I finally installed Windows XP SP2. Great. But, it didn’t recognize the ethernet card, the wireless card, video card… in fact, if there was anything to be recognized, Windows failed at it.

AH! But the drivers! According to Apple’s instructions, put the Leopard CD in while in Windows, and an installer will automatically start up the driver installation process.

But this wasn’t working. In fact, when I inserted the Leopard installation CD, there was nothing on it — it was blank. I finally realized that the original CD is a dual-format CD, HFS+ and iso9660. Since this is a copy of the Leopard CD, and Disk Utility didn’t make an exact copy, I had no way of getting the drivers unless I found them online or got the original CD again.

Don’t even bother looking online, Apple doesn’t provide them (why?!), and as a rule of thumb I never download executable torrents (unless they are Linux ISOs).

I ended up borrowing a friend’s Snow Leopard CD, which worked. The video driver, ethernet driver, sound, microphone, isight, everything is fine.

Except wireless.

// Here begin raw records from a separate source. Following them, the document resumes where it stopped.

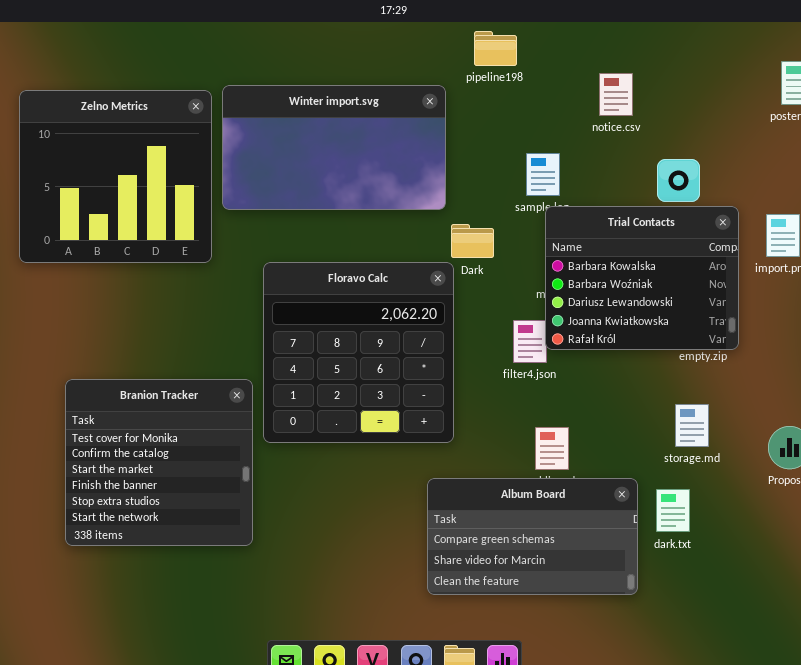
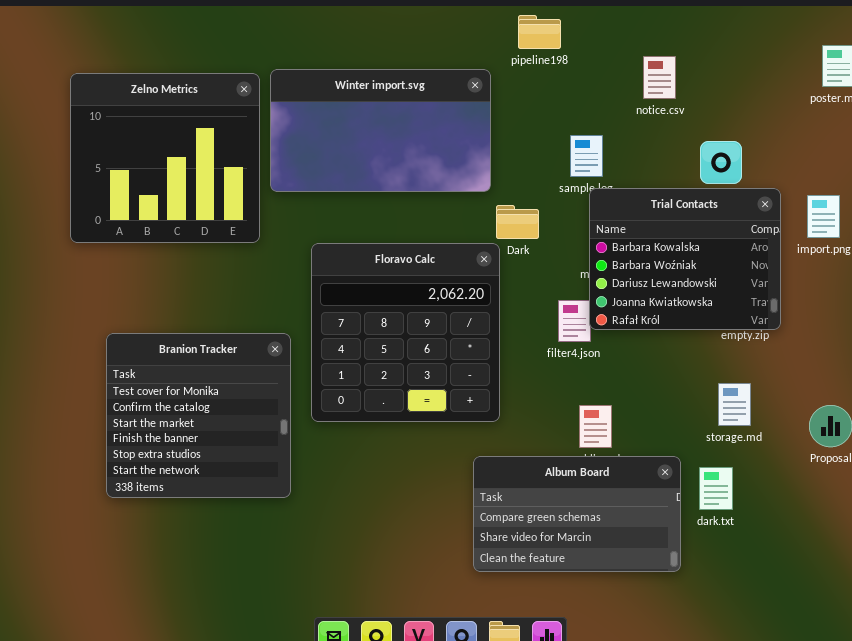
Branion Tracker: [65,379,253,546] -> [106,333,291,498], moved

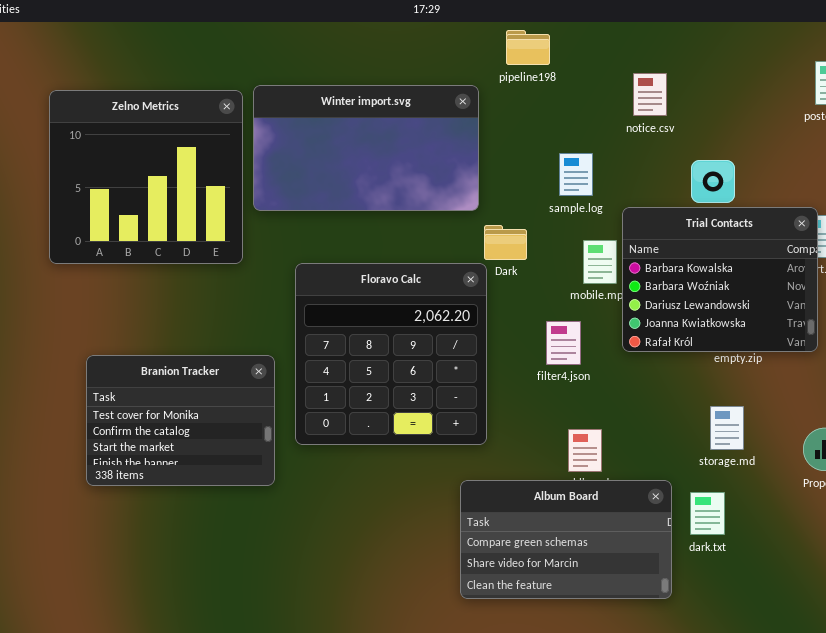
Trial Contacts: [589,188,781,330] -> [622,207,818,352], moved
Branion Tracker: [106,333,291,498] -> [86,355,275,486], resized

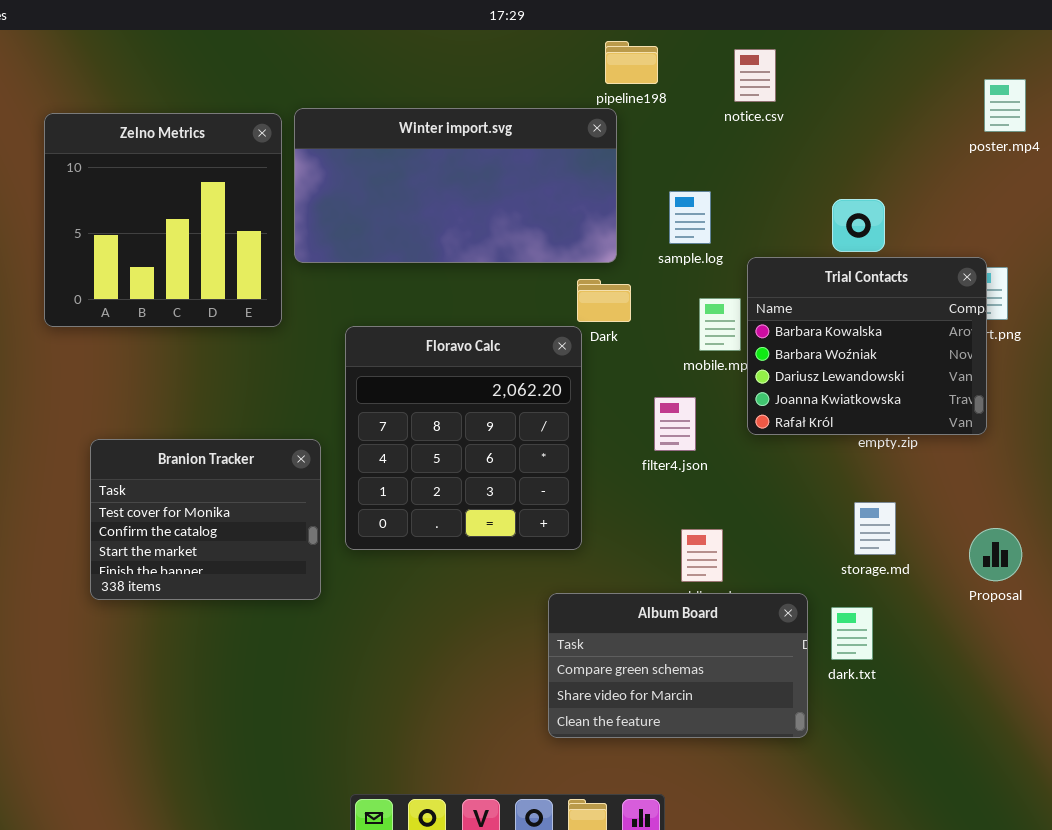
notice.csv: [633,73,667,116] -> [734,49,776,102], moved
Winter import.svg: [253,85,479,211] -> [294,108,617,263], resized

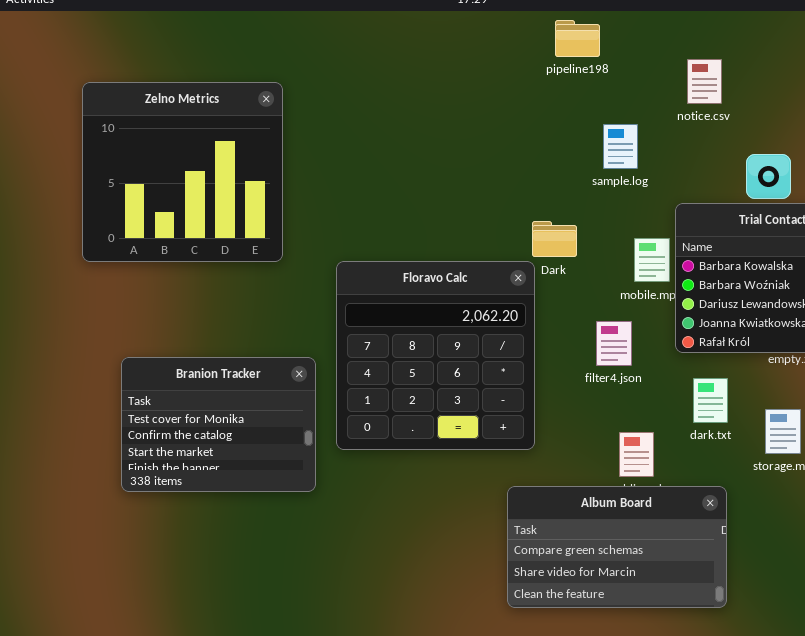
notice.csv: [734,49,776,102] -> [687,59,722,104], moved
Winter import.svg: [294,108,617,263] -> none, closed
sample.log: [669,191,711,244] -> [603,124,638,169], moved
dark.txt: [831,607,873,660] -> [693,378,728,423], moved

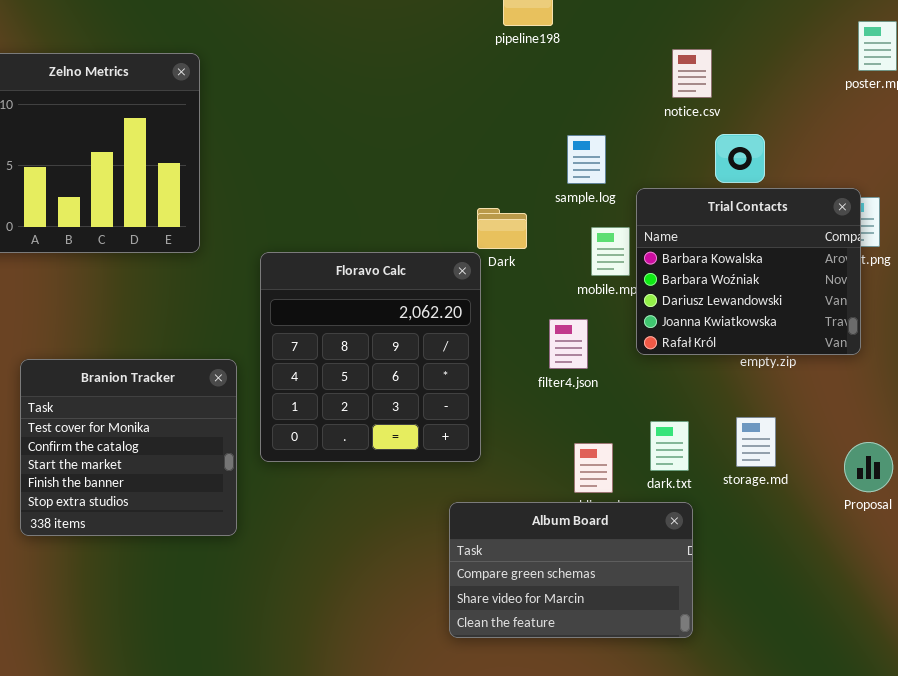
notice.csv: [687,59,722,104] -> [672,49,712,98], moved
sample.log: [603,124,638,169] -> [567,135,606,184], moved
Branion Tracker: [121,357,316,492] -> [20,359,237,536], resized
dark.txt: [693,378,728,423] -> [650,421,689,471], moved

Wireless wouldn’t connect to my Airport Extreme router saying that the network is out of reach (even though it’s sitting RIGHT NEXT TO my machine). I found a forum that basically said that in order to get it working with XP, I have to change my encryption on the router from “WPA2 Personal” to “WPA/WPA2.” Lo-and-behold, it worked.

The final hurdle was installing Service Pack 3. Starting the install, I get the following message “an error occurred while copying file osloader.ntd.” This forum helped explain that. To summarize, you have to remove the Mac partition from the Windows partition table, install SP3, and re-add it.

So there you have it. It’s a painful process which for once, in my opinion, isn’t Microsoft’s fault. But it’s worth it to see spies burned, heavies backstabbed, and pyros ubered.